Más allá de la complejidad fenomenológica de este planteamiento, el olvido y el desapego de la identidad fija y el yo, tiene una función esencialmente soteriológica (y psicológicamente pragmática). Es el prerrequisito de la libertad para el budismo. Pero sin tener que postular un dharma último (como el nirvana o la iluminación), podemos apreciar de todas formas cómo todos nuestros problemas dependen de esta noción de ser un yo, de tener una identidad fija a la cual se le van adhiriendo conceptos, improntas, etiquetas. Mientras que el dolor es pura información -e inevitable-, el sufrimiento es una interpretación de la información, una interpretación en relación a un yo que interpreta y filtra la existencia. Sin un yo, el sufrimiento es imposible. ¿Cómo podemos ser libres si siempre somos de una manera determinada, si somos una cierta persona con todo un bagaje de características y condicione limitantes, con una «esencia» particular? ¿Pero es posible existir sin un yo, o al menos sin apegarse a una identidad limitada a través de la cual percibimos el mundo? Esta es la radical cuestión que plantea el budismo y para la cual ha desarrollado métodos de investigación analítica y meditación.
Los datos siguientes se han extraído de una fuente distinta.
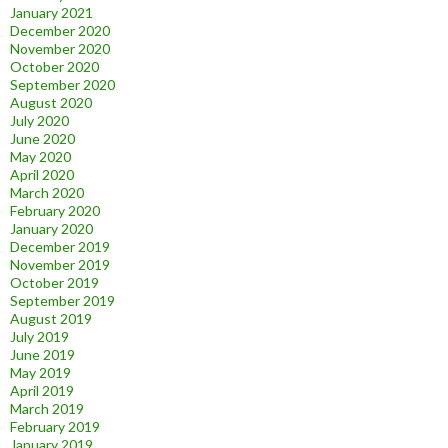
January 2021
December 2020
November 2020
October 2020
September 2020
August 2020
July 2020
June 2020
May 2020
April 2020
March 2020
February 2020
January 2020
December 2019
November 2019
October 2019
September 2019
August 2019
July 2019
June 2019
May 2019
April 2019
March 2019
February 2019
January 2019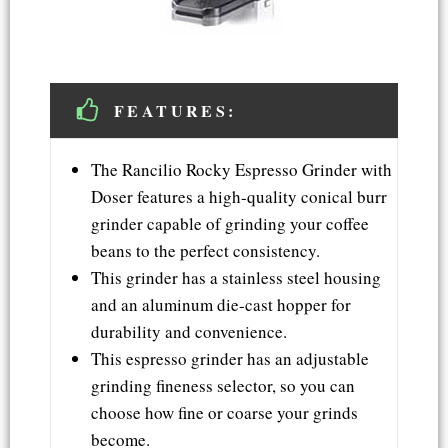
FEATURES:
The Rancilio Rocky Espresso Grinder with
Doser features a high-quality conical burr
grinder capable of grinding your coffee
beans to the perfect consistency.
This grinder has a stainless steel housing
and an aluminum die-cast hopper for
durability and convenience.
This espresso grinder has an adjustable
grinding fineness selector, so you can
choose how fine or coarse your grinds
become.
Desapegarse de cosas materiales puede ser difícil, pero con un poco de reflexión cualquiera se da cuenta de que la felicidad no viene de éstas y, por lo tanto, resulta absurdo aferrarse a ellas. Desapegarse de las otras personas -de seres que queremos- es más difícil, pero incluso resulta de cierta manera más fácil de razonar, pues sabemos que todos nuestros seres queridos morirán, e incluso podemos contemplar que la felicidad en realidad viene de nosotros mismos. Desapegarse de uno mismo, de la idea de lo que uno es que ha venido cimentando toda la vida (o vidas) y, más aún, de la idea de que uno es, es mucho más difícil y sutil. El apego al yo no es sólo el burdo egoísmo de pensar en uno antes que en los demás, es pensar en uno como un sujeto ante los demás, verse como algo sustancial. Realmente, meditar en esto nos enfrenta con la vacuidad. Pero esta vacuidad, según el budismo, no es la nada, es misteriosamente algo radiante, algo que no deja de ser pero que no tiene límite o identidad fija.